Belediye İş Sendikası Toplantı Salonu’nda düzenlenen Ordu Fındık Kurultayı’nda Ziraat Mühendisleri Odası Ordu Şube Başkanı Mehmet Bayhan, Ünye Ziraat Odası Başkanı Osman Sarıkahraman, Tüm Köy-Sen Ordu Şube Başkanı Zekai Sağra, Emek Partisi Genel Başkan Yardımcısı Sedat Başkavak açıklamalarda bulunurken, üreticiler de söz alarak çözüm önerilerinde bulundular.

Açılış konuşmasını yapan EMEP İl Başkanı Hikmet Poyraz; “Biz fındık kurultayı için konuşurken karşılaştığımız ilk şey kimseye güvenmiyoruz cümleleri oldu. Farklılıklarımıza rağmen bir araya geldik çözümü de birlikte bulmamız ve birlikte mücadele etmemiz lazım” dedi.

Ünye Ziraat Odası Başkanı Osman Sarıkahraman; “Ülkede fındık kanunu olmamasını eleştirerek; şunları söyledi; “Tarım siyasi partilerin programında varsa da devlet programında yok. Savaşan Ukrayna ve Rusya’dan buğday geliyor diye diye seviniyoruz ama biz bir tarım ülkesiyiz. Gıda güvencemiz Ukrayna-Rusya’nın elinde. Fiskobirlik’i işlevsizleştirdiler, bari TMO alsın dedik, oda bir işe yaramadı. Hububatçı ölüyor, hayvancı ölüyor. Biz çocuklarımıza süt içirecek süt bulamayacağız. Fındıkçı olarak biz iyi görünüyoruz ama durumumuz ortada. Biz sadece fındığın fiyatıyla ilgili kavga ediyoruz. Onu başka kesimler yapmalı ama yapmıyorlar. Yerin üstü bayrak altı toprak deriz. Yarın hepimiz günü geldiğinde 3 metre bezle gideceğiz. Geriye ne kalacak. Ama bu sistem kapitalist sistem.”

Ziraat Mühendisleri Odası Ordu Şube Başkanı Mehmet Bayhan; “Fındık, devlet destekleme kapsamına alınmalıdır. Aksi taktirde fiyat istikrarı hiçbir zaman sağlanamayacaktır. Çünkü özel sektör kişinin kara kaşına kara gözüne meraklı değildir. Amacı kardır. Kar edebilmesi için de elindeki bütün kozları oynarlar. Fındığın TMO’dan bir alıcısı vardı; Fiskobirlik. Fiskobirlik tabela haline getirildi. Böylece üreticinin ürününü alacak ve koruyacak bir şey kalmadı. Batı Karadeniz’de taban arazilerine fındık dikimi yaygınlaştı. Bu sefer üretim arttı.” dedi.

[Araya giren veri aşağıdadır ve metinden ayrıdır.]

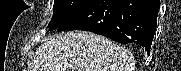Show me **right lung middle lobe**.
<instances>
[{
  "mask_svg": "<svg viewBox=\"0 0 181 71\" xmlns=\"http://www.w3.org/2000/svg\"><path fill=\"white\" fill-rule=\"evenodd\" d=\"M94 0H54L53 16L49 30H54L77 15Z\"/></svg>",
  "mask_w": 181,
  "mask_h": 71,
  "instance_id": "obj_1",
  "label": "right lung middle lobe"
}]
</instances>
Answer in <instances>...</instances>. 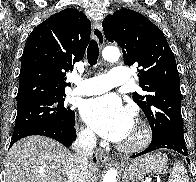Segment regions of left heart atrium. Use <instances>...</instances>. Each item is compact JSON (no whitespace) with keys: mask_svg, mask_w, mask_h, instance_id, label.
<instances>
[{"mask_svg":"<svg viewBox=\"0 0 196 182\" xmlns=\"http://www.w3.org/2000/svg\"><path fill=\"white\" fill-rule=\"evenodd\" d=\"M81 116L97 134L113 142L124 141L135 124L133 112L114 94L85 101Z\"/></svg>","mask_w":196,"mask_h":182,"instance_id":"39dd6f15","label":"left heart atrium"}]
</instances>
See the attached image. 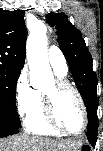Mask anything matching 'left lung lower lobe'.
<instances>
[{
  "instance_id": "1",
  "label": "left lung lower lobe",
  "mask_w": 103,
  "mask_h": 151,
  "mask_svg": "<svg viewBox=\"0 0 103 151\" xmlns=\"http://www.w3.org/2000/svg\"><path fill=\"white\" fill-rule=\"evenodd\" d=\"M97 107H98V98L96 99L95 103L92 105V108L87 110L88 112V140L90 144L94 147L96 144L97 139V132H98V118H97Z\"/></svg>"
}]
</instances>
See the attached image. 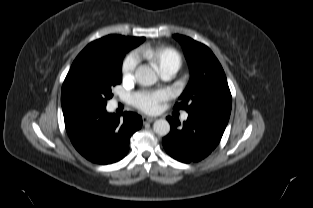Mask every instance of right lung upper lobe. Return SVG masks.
Segmentation results:
<instances>
[{
    "mask_svg": "<svg viewBox=\"0 0 313 208\" xmlns=\"http://www.w3.org/2000/svg\"><path fill=\"white\" fill-rule=\"evenodd\" d=\"M145 40L144 37H125L120 35H108L88 44L74 60L72 67L85 62L100 60L103 58L104 50L111 44L121 43L130 49L137 47Z\"/></svg>",
    "mask_w": 313,
    "mask_h": 208,
    "instance_id": "obj_1",
    "label": "right lung upper lobe"
}]
</instances>
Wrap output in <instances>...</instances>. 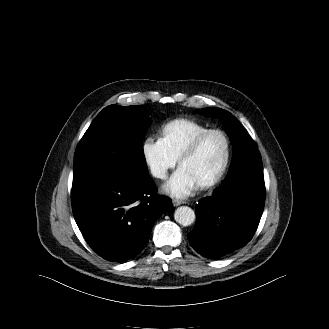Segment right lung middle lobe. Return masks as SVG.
Segmentation results:
<instances>
[{"instance_id": "dd1d6c3e", "label": "right lung middle lobe", "mask_w": 329, "mask_h": 329, "mask_svg": "<svg viewBox=\"0 0 329 329\" xmlns=\"http://www.w3.org/2000/svg\"><path fill=\"white\" fill-rule=\"evenodd\" d=\"M148 116L140 105L104 108L77 146L73 183L100 173L131 182L146 177L142 140L151 124Z\"/></svg>"}]
</instances>
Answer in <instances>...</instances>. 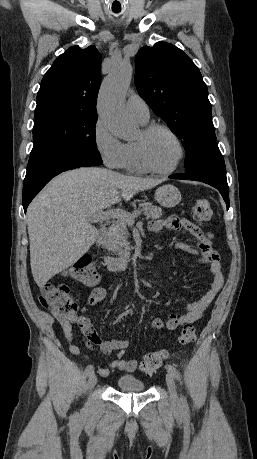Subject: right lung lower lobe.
I'll list each match as a JSON object with an SVG mask.
<instances>
[{"label":"right lung lower lobe","mask_w":257,"mask_h":459,"mask_svg":"<svg viewBox=\"0 0 257 459\" xmlns=\"http://www.w3.org/2000/svg\"><path fill=\"white\" fill-rule=\"evenodd\" d=\"M100 164H102V159H96L83 152L73 150H55L30 155L23 184L24 211L26 212L32 199L54 176L74 168Z\"/></svg>","instance_id":"1"}]
</instances>
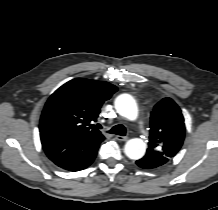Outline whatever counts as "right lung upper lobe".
Returning <instances> with one entry per match:
<instances>
[{
    "mask_svg": "<svg viewBox=\"0 0 218 210\" xmlns=\"http://www.w3.org/2000/svg\"><path fill=\"white\" fill-rule=\"evenodd\" d=\"M116 91L117 87L108 82L76 78L50 96L43 113L57 117L56 131L79 137L103 136L93 122L97 120L102 104Z\"/></svg>",
    "mask_w": 218,
    "mask_h": 210,
    "instance_id": "1",
    "label": "right lung upper lobe"
}]
</instances>
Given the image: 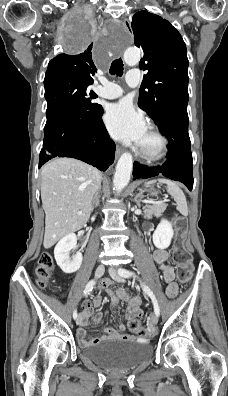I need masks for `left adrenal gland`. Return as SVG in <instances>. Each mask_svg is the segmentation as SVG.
I'll list each match as a JSON object with an SVG mask.
<instances>
[{
    "mask_svg": "<svg viewBox=\"0 0 228 396\" xmlns=\"http://www.w3.org/2000/svg\"><path fill=\"white\" fill-rule=\"evenodd\" d=\"M143 197H144L143 190L139 189V193L136 195V197L134 199V201L137 203V205H140V202L142 201Z\"/></svg>",
    "mask_w": 228,
    "mask_h": 396,
    "instance_id": "obj_1",
    "label": "left adrenal gland"
}]
</instances>
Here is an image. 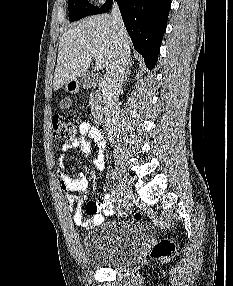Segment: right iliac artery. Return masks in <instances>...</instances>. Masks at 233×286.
Returning <instances> with one entry per match:
<instances>
[{
    "label": "right iliac artery",
    "mask_w": 233,
    "mask_h": 286,
    "mask_svg": "<svg viewBox=\"0 0 233 286\" xmlns=\"http://www.w3.org/2000/svg\"><path fill=\"white\" fill-rule=\"evenodd\" d=\"M112 197H113L114 201L120 200V192H119V189L117 187L113 188Z\"/></svg>",
    "instance_id": "obj_1"
}]
</instances>
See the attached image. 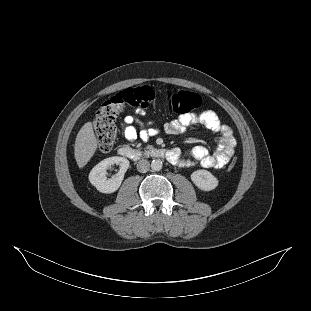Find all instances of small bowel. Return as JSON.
<instances>
[{
	"mask_svg": "<svg viewBox=\"0 0 311 311\" xmlns=\"http://www.w3.org/2000/svg\"><path fill=\"white\" fill-rule=\"evenodd\" d=\"M138 113L144 115L142 111H138ZM194 124L202 125L210 131L219 134L220 137L215 151L210 153L206 147L197 145L192 148L189 156L185 157L179 149H172L171 151L174 155L172 163L185 168H191L196 165L209 169L223 168L234 154L236 139L232 129L222 123L215 112L207 110L180 115L178 118L168 122L164 126V130L169 134H179L188 126ZM121 125L122 137L128 141H134L137 137L147 140L160 132L158 128L151 126V124L145 125L132 114L126 115Z\"/></svg>",
	"mask_w": 311,
	"mask_h": 311,
	"instance_id": "c3829d8e",
	"label": "small bowel"
}]
</instances>
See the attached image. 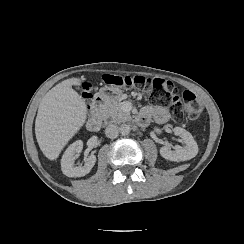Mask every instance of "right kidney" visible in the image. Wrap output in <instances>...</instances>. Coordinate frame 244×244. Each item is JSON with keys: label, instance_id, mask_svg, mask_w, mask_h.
I'll use <instances>...</instances> for the list:
<instances>
[{"label": "right kidney", "instance_id": "ca27d5eb", "mask_svg": "<svg viewBox=\"0 0 244 244\" xmlns=\"http://www.w3.org/2000/svg\"><path fill=\"white\" fill-rule=\"evenodd\" d=\"M83 149V142L77 140L72 143L64 152L61 159V169L67 177H82L88 174L96 162V156L90 155L85 158L84 166H74L75 154L80 153Z\"/></svg>", "mask_w": 244, "mask_h": 244}]
</instances>
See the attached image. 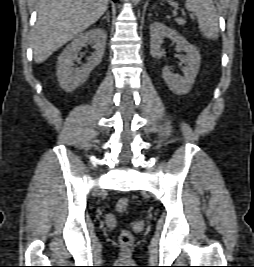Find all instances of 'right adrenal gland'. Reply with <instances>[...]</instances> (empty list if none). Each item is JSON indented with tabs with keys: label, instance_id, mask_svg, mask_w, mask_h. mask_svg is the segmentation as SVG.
I'll list each match as a JSON object with an SVG mask.
<instances>
[{
	"label": "right adrenal gland",
	"instance_id": "1",
	"mask_svg": "<svg viewBox=\"0 0 254 267\" xmlns=\"http://www.w3.org/2000/svg\"><path fill=\"white\" fill-rule=\"evenodd\" d=\"M102 19H107V21H110V15H109V11L106 12V16H104Z\"/></svg>",
	"mask_w": 254,
	"mask_h": 267
}]
</instances>
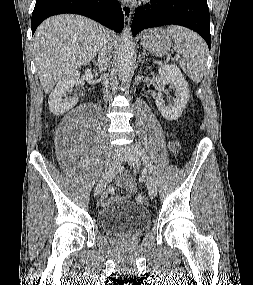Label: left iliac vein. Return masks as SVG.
<instances>
[{"label":"left iliac vein","mask_w":253,"mask_h":285,"mask_svg":"<svg viewBox=\"0 0 253 285\" xmlns=\"http://www.w3.org/2000/svg\"><path fill=\"white\" fill-rule=\"evenodd\" d=\"M123 159L133 168H138L140 165V155L134 145H127L122 149ZM146 185L149 195L155 197L157 194V186L154 179L150 175H146Z\"/></svg>","instance_id":"4c4485c4"}]
</instances>
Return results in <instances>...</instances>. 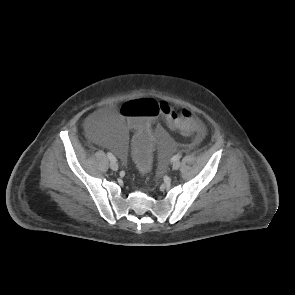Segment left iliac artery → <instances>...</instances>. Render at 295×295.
<instances>
[{"label": "left iliac artery", "mask_w": 295, "mask_h": 295, "mask_svg": "<svg viewBox=\"0 0 295 295\" xmlns=\"http://www.w3.org/2000/svg\"><path fill=\"white\" fill-rule=\"evenodd\" d=\"M181 157H182L181 154H176L175 156L172 157L171 161H172V162H176V161H178Z\"/></svg>", "instance_id": "44dca946"}]
</instances>
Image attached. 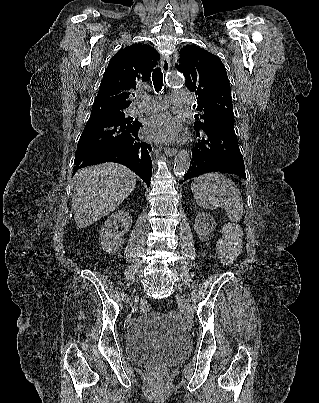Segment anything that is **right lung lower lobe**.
<instances>
[{"label": "right lung lower lobe", "mask_w": 319, "mask_h": 403, "mask_svg": "<svg viewBox=\"0 0 319 403\" xmlns=\"http://www.w3.org/2000/svg\"><path fill=\"white\" fill-rule=\"evenodd\" d=\"M141 126L137 120L89 119L77 145L73 175L85 166L116 162L133 170L149 186L152 149L138 135Z\"/></svg>", "instance_id": "right-lung-lower-lobe-1"}]
</instances>
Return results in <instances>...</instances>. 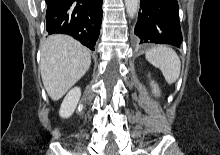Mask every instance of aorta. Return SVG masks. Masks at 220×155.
I'll list each match as a JSON object with an SVG mask.
<instances>
[{"mask_svg":"<svg viewBox=\"0 0 220 155\" xmlns=\"http://www.w3.org/2000/svg\"><path fill=\"white\" fill-rule=\"evenodd\" d=\"M139 0H125V7L130 18H134L139 9Z\"/></svg>","mask_w":220,"mask_h":155,"instance_id":"1","label":"aorta"}]
</instances>
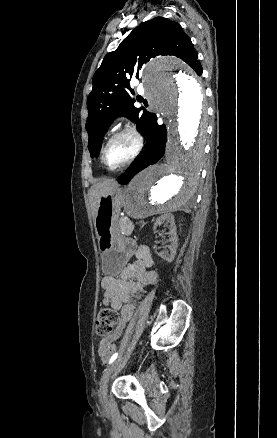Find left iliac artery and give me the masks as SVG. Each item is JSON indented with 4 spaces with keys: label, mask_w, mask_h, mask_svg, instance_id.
<instances>
[{
    "label": "left iliac artery",
    "mask_w": 277,
    "mask_h": 438,
    "mask_svg": "<svg viewBox=\"0 0 277 438\" xmlns=\"http://www.w3.org/2000/svg\"><path fill=\"white\" fill-rule=\"evenodd\" d=\"M117 357H118V353L113 354L109 360V364H111L114 360H116Z\"/></svg>",
    "instance_id": "obj_1"
}]
</instances>
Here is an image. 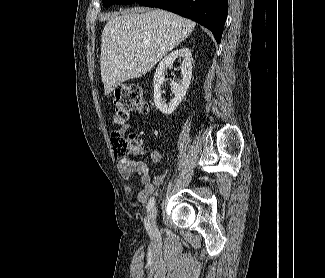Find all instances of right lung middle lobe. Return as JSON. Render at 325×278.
I'll return each mask as SVG.
<instances>
[{
    "label": "right lung middle lobe",
    "instance_id": "right-lung-middle-lobe-1",
    "mask_svg": "<svg viewBox=\"0 0 325 278\" xmlns=\"http://www.w3.org/2000/svg\"><path fill=\"white\" fill-rule=\"evenodd\" d=\"M137 0H102L105 7L111 6L112 4H132Z\"/></svg>",
    "mask_w": 325,
    "mask_h": 278
}]
</instances>
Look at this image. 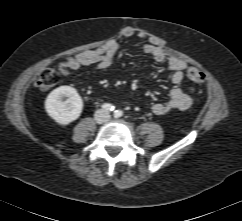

“Üretici sorunları iliklerine kadar yaşadı”

Tüm Köy-Sen Ordu Şube Başkanı Zekai Sağra; “Fındıktan faydalanan herkes, fındığın sorunlarını son 20 yılda iliklerine kadar yaşadı. Biz sanayi ürünü üretiyoruz. Bu ürün fındığı mamul yapan ülkelere gittiğinde 120 milyar dolara kadar gelir sağlıyorlar. Fındık üreticisi edilgen bir hale dönüştü. Ülkeyi yönetenlerin algı yöntemleriyle bu duruma geldik. Soygun ve vurgun düzeni yüzünden bu günlere geldik.” şeklinde konuştu.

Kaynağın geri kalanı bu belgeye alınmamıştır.